Challenges Challenges sind ein beliebtes Mittel, um Besitzreduktion in Gang zu bringen. Man nimmt sich z.B. vor, einen Monat lang jeden Tag einen Gegenstand mehr freizusetzen. Oder umgekehrt: man räumt fast alles weg und darf sich an jedem Tag einen Gegenstand zurückholen. Ich habe mal beim Kleiderfasten mitgemacht und fand das sehr hilfreich: die eigene Garderobe darf in dieser Zeit (die fünfzig Tage zwischen Aschermittwoch und Ostersonntag) nur aus 100 Teilen bestehen. Unterwäsche, Schuhe, Mützen zählen dazu.

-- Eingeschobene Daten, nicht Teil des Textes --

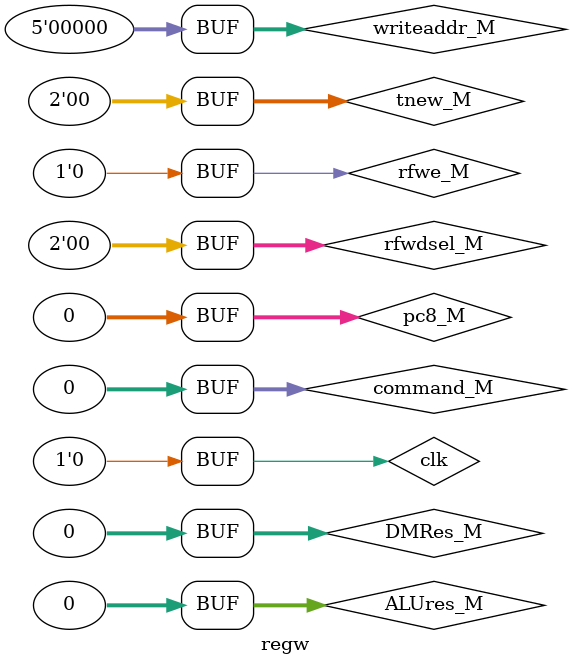
<source format=v>
`timescale 1ns / 1ps


module regw;

	// Inputs
	reg clk;
	reg rfwe_M;
	reg [1:0] rfwdsel_M;
	reg [1:0] tnew_M;
	reg [4:0] writeaddr_M;
	reg [31:0] ALUres_M;
	reg [31:0] DMRes_M;
	reg [31:0] pc8_M;
	reg [31:0] command_M;

	// Outputs
	wire rfwe_W;
	wire [1:0] rfwdsel_W;
	wire [1:0] tnew_W;
	wire [4:0] writeaddr_W;
	wire [31:0] ALUres_W;
	wire [31:0] DMRes_W;
	wire [31:0] pc8_W;
	wire [31:0] command_W;

	// Instantiate the Unit Under Test (UUT)
	FlowReg_W uut (
		.clk(clk), 
		.rfwe_M(rfwe_M), 
		.rfwdsel_M(rfwdsel_M), 
		.tnew_M(tnew_M), 
		.writeaddr_M(writeaddr_M), 
		.ALUres_M(ALUres_M), 
		.DMRes_M(DMRes_M), 
		.pc8_M(pc8_M), 
		.command_M(command_M), 
		.rfwe_W(rfwe_W), 
		.rfwdsel_W(rfwdsel_W), 
		.tnew_W(tnew_W), 
		.writeaddr_W(writeaddr_W), 
		.ALUres_W(ALUres_W), 
		.DMRes_W(DMRes_W), 
		.pc8_W(pc8_W), 
		.command_W(command_W)
	);

	initial begin
		// Initialize Inputs
		clk = 0;
		rfwe_M = 0;
		rfwdsel_M = 0;
		tnew_M = 0;
		writeaddr_M = 0;
		ALUres_M = 0;
		DMRes_M = 0;
		pc8_M = 0;
		command_M = 0;

		// Wait 100 ns for global reset to finish
		#100;
        
		// Add stimulus here

	end
      
endmodule


</source>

Downsizing In diesem Sommer bin ich aus einer 60-qm-Wohnung in eine 36,5-qm-Wohnung gezogen. Ist ja eigentlich immer noch viel für eine Person. Vielleicht ziehe ich irgendwann in eine noch kleinere Wohnung. Von meinem Ideal bin ich jedenfalls noch weit entfernt…

Euphorie Wenn ich etwas losgeworden bin oder mich ganz plötzlich von etwas trennen konnte, fühle ich mich meist euphorisch. Geht anderen auch so und ist besser als jeder Kaufrausch!

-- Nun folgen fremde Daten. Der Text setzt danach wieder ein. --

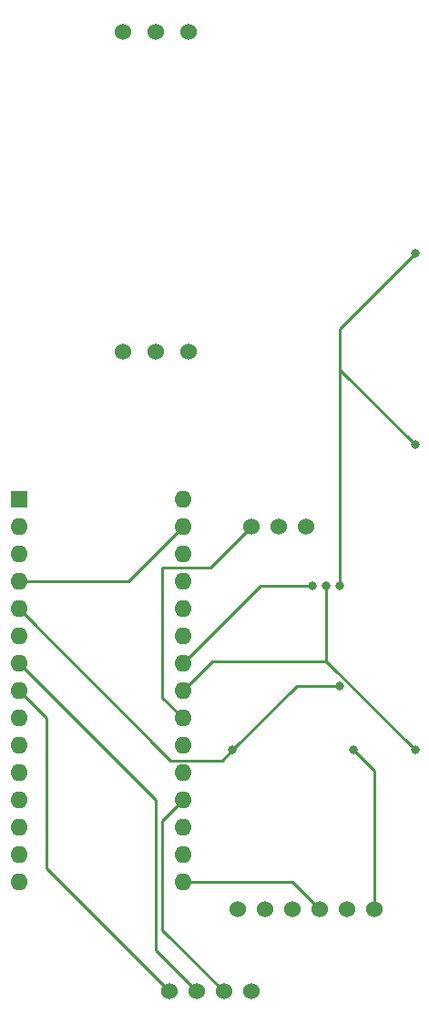
<source format=gbr>
%TF.GenerationSoftware,KiCad,Pcbnew,(5.1.10)-1*%
%TF.CreationDate,2021-09-08T13:12:46-04:00*%
%TF.ProjectId,Water_sensor,57617465-725f-4736-956e-736f722e6b69,rev?*%
%TF.SameCoordinates,Original*%
%TF.FileFunction,Copper,L2,Bot*%
%TF.FilePolarity,Positive*%
%FSLAX46Y46*%
G04 Gerber Fmt 4.6, Leading zero omitted, Abs format (unit mm)*
G04 Created by KiCad (PCBNEW (5.1.10)-1) date 2021-09-08 13:12:46*
%MOMM*%
%LPD*%
G01*
G04 APERTURE LIST*
%TA.AperFunction,ComponentPad*%
%ADD10R,1.600000X1.600000*%
%TD*%
%TA.AperFunction,ComponentPad*%
%ADD11O,1.600000X1.600000*%
%TD*%
%TA.AperFunction,ComponentPad*%
%ADD12C,1.524000*%
%TD*%
%TA.AperFunction,ViaPad*%
%ADD13C,0.800000*%
%TD*%
%TA.AperFunction,Conductor*%
%ADD14C,0.250000*%
%TD*%
G04 APERTURE END LIST*
D10*
%TO.P,A1,1*%
%TO.N,Net-(A1-Pad1)*%
X110490000Y-118110000D03*
D11*
%TO.P,A1,17*%
%TO.N,Net-(10K1-Pad1)*%
X125730000Y-151130000D03*
%TO.P,A1,2*%
%TO.N,Net-(A1-Pad2)*%
X110490000Y-120650000D03*
%TO.P,A1,18*%
%TO.N,Net-(A1-Pad18)*%
X125730000Y-148590000D03*
%TO.P,A1,3*%
%TO.N,Net-(A1-Pad3)*%
X110490000Y-123190000D03*
%TO.P,A1,19*%
%TO.N,Net-(A1-Pad19)*%
X125730000Y-146050000D03*
%TO.P,A1,4*%
%TO.N,GND*%
X110490000Y-125730000D03*
%TO.P,A1,20*%
%TO.N,Net-(A1-Pad20)*%
X125730000Y-143510000D03*
%TO.P,A1,5*%
%TO.N,Net-(A1-Pad5)*%
X110490000Y-128270000D03*
%TO.P,A1,21*%
%TO.N,Net-(A1-Pad21)*%
X125730000Y-140970000D03*
%TO.P,A1,6*%
%TO.N,Net-(A1-Pad6)*%
X110490000Y-130810000D03*
%TO.P,A1,22*%
%TO.N,Net-(A1-Pad22)*%
X125730000Y-138430000D03*
%TO.P,A1,7*%
%TO.N,Net-(A1-Pad7)*%
X110490000Y-133350000D03*
%TO.P,A1,23*%
%TO.N,Net-(10K1-Pad2)*%
X125730000Y-135890000D03*
%TO.P,A1,8*%
%TO.N,Net-(A1-Pad8)*%
X110490000Y-135890000D03*
%TO.P,A1,24*%
%TO.N,Net-(4.7k1-Pad2)*%
X125730000Y-133350000D03*
%TO.P,A1,9*%
%TO.N,Net-(A1-Pad9)*%
X110490000Y-138430000D03*
%TO.P,A1,25*%
%TO.N,Net-(A1-Pad25)*%
X125730000Y-130810000D03*
%TO.P,A1,10*%
%TO.N,Net-(A1-Pad10)*%
X110490000Y-140970000D03*
%TO.P,A1,26*%
%TO.N,Net-(A1-Pad26)*%
X125730000Y-128270000D03*
%TO.P,A1,11*%
%TO.N,Net-(A1-Pad11)*%
X110490000Y-143510000D03*
%TO.P,A1,27*%
%TO.N,Net-(A1-Pad27)*%
X125730000Y-125730000D03*
%TO.P,A1,12*%
%TO.N,Net-(A1-Pad12)*%
X110490000Y-146050000D03*
%TO.P,A1,28*%
%TO.N,Net-(A1-Pad28)*%
X125730000Y-123190000D03*
%TO.P,A1,13*%
%TO.N,Net-(A1-Pad13)*%
X110490000Y-148590000D03*
%TO.P,A1,29*%
%TO.N,GND*%
X125730000Y-120650000D03*
%TO.P,A1,14*%
%TO.N,Net-(A1-Pad14)*%
X110490000Y-151130000D03*
%TO.P,A1,30*%
%TO.N,Net-(A1-Pad30)*%
X125730000Y-118110000D03*
%TO.P,A1,15*%
%TO.N,Net-(A1-Pad15)*%
X110490000Y-153670000D03*
%TO.P,A1,16*%
%TO.N,Net-(A1-Pad16)*%
X125730000Y-153670000D03*
%TD*%
D12*
%TO.P,U2,1*%
%TO.N,Net-(10K1-Pad1)*%
X130810000Y-156210000D03*
%TO.P,U2,2*%
%TO.N,Net-(A1-Pad13)*%
X133350000Y-156210000D03*
%TO.P,U2,3*%
%TO.N,Net-(A1-Pad14)*%
X135890000Y-156210000D03*
%TO.P,U2,4*%
%TO.N,Net-(A1-Pad16)*%
X138430000Y-156210000D03*
%TO.P,U2,5*%
%TO.N,Net-(A1-Pad15)*%
X140970000Y-156210000D03*
%TO.P,U2,6*%
%TO.N,GND*%
X143510000Y-156210000D03*
%TD*%
%TO.P,U3,1*%
%TO.N,Net-(A1-Pad21)*%
X120142000Y-104394000D03*
%TO.P,U3,2*%
%TO.N,Net-(A1-Pad30)*%
X123190000Y-104394000D03*
%TO.P,U3,3*%
%TO.N,GND*%
X126238000Y-104394000D03*
%TD*%
%TO.P,U4,1*%
%TO.N,Net-(A1-Pad22)*%
X132080000Y-120650000D03*
%TO.P,U4,2*%
%TO.N,Net-(10K1-Pad1)*%
X134620000Y-120650000D03*
%TO.P,U4,3*%
%TO.N,GND*%
X137160000Y-120650000D03*
%TD*%
%TO.P,U5,1*%
%TO.N,Net-(A1-Pad20)*%
X120142000Y-74676000D03*
%TO.P,U5,2*%
%TO.N,Net-(A1-Pad30)*%
X123190000Y-74676000D03*
%TO.P,U5,3*%
%TO.N,GND*%
X126238000Y-74676000D03*
%TD*%
%TO.P,U6,1*%
%TO.N,Net-(A1-Pad8)*%
X124460000Y-163830000D03*
%TO.P,U6,2*%
%TO.N,Net-(A1-Pad7)*%
X127000000Y-163830000D03*
%TO.P,U6,3*%
%TO.N,Net-(A1-Pad19)*%
X129540000Y-163830000D03*
%TO.P,U6,4*%
%TO.N,GND*%
X132080000Y-163830000D03*
%TD*%
D13*
%TO.N,GND*%
X141605000Y-141400000D03*
%TO.N,Net-(A1-Pad5)*%
X130367500Y-141412500D03*
X140335000Y-135460000D03*
%TO.N,Net-(10K1-Pad2)*%
X139065000Y-126160000D03*
X147320000Y-141412500D03*
%TO.N,Net-(4.7k1-Pad2)*%
X137795000Y-126160000D03*
%TO.N,Net-(U1-Pad14)*%
X140335000Y-126160000D03*
X147320000Y-95250000D03*
X147320000Y-113030000D03*
%TD*%
D14*
%TO.N,Net-(A1-Pad19)*%
X125730000Y-146050000D02*
X123825000Y-147955000D01*
X123825000Y-147955000D02*
X123825000Y-158115000D01*
X123825000Y-158115000D02*
X129540000Y-163830000D01*
%TO.N,GND*%
X120650000Y-125730000D02*
X125730000Y-120650000D01*
X110490000Y-125730000D02*
X120650000Y-125730000D01*
X143510000Y-143305000D02*
X141605000Y-141400000D01*
X143510000Y-156210000D02*
X143510000Y-143305000D01*
%TO.N,Net-(A1-Pad5)*%
X129395001Y-142384999D02*
X130367500Y-141412500D01*
X124604999Y-142384999D02*
X129395001Y-142384999D01*
X110490000Y-128270000D02*
X124604999Y-142384999D01*
X136320000Y-135460000D02*
X140335000Y-135460000D01*
X130367500Y-141412500D02*
X136320000Y-135460000D01*
%TO.N,Net-(A1-Pad22)*%
X125730000Y-138430000D02*
X123825000Y-136525000D01*
X123825000Y-136525000D02*
X123825000Y-124460000D01*
X123825000Y-124460000D02*
X128270000Y-124460000D01*
X128270000Y-124460000D02*
X132080000Y-120650000D01*
%TO.N,Net-(A1-Pad7)*%
X123190000Y-160020000D02*
X127000000Y-163830000D01*
X123190000Y-146050000D02*
X123190000Y-160020000D01*
X110490000Y-133350000D02*
X123190000Y-146050000D01*
%TO.N,Net-(10K1-Pad2)*%
X139065000Y-133157500D02*
X147320000Y-141412500D01*
X139065000Y-126160000D02*
X139065000Y-133157500D01*
X128462500Y-133157500D02*
X139065000Y-133157500D01*
X125730000Y-135890000D02*
X128462500Y-133157500D01*
%TO.N,Net-(A1-Pad8)*%
X110490000Y-135890000D02*
X113030000Y-138430000D01*
X113030000Y-152400000D02*
X124460000Y-163830000D01*
X113030000Y-138430000D02*
X113030000Y-152400000D01*
%TO.N,Net-(4.7k1-Pad2)*%
X132920000Y-126160000D02*
X137795000Y-126160000D01*
X125730000Y-133350000D02*
X132920000Y-126160000D01*
%TO.N,Net-(A1-Pad16)*%
X135890000Y-153670000D02*
X138430000Y-156210000D01*
X125730000Y-153670000D02*
X135890000Y-153670000D01*
%TO.N,Net-(U1-Pad14)*%
X140335000Y-126160000D02*
X140335000Y-102235000D01*
X140335000Y-102235000D02*
X147320000Y-95250000D01*
X140335000Y-102235000D02*
X140335000Y-106045000D01*
X140335000Y-106045000D02*
X147320000Y-113030000D01*
%TD*%
M02*

</source>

Fundstücke Beim Ausmisten habe ich manchmal etwas gefunden, von dem ich gar nicht wusste, dass ich es (noch) besaß. Manchmal hatte ich sogar schon Ersatz gekauft, wie ärgerlich :o Es ist auch schon vorgekommen, dass ich ein Teil zum Aussortieren in der Hand hatte und mir sozusagen im letzten Moment eine sinnvolle Verwendung dafür einfiel. So wurde aus einem Silikon-Tassendeckel für To Go ein Silikon-Tassendeckel für genüssliches Kaffeetrinken fast ohne Abkühlen zu Hause :)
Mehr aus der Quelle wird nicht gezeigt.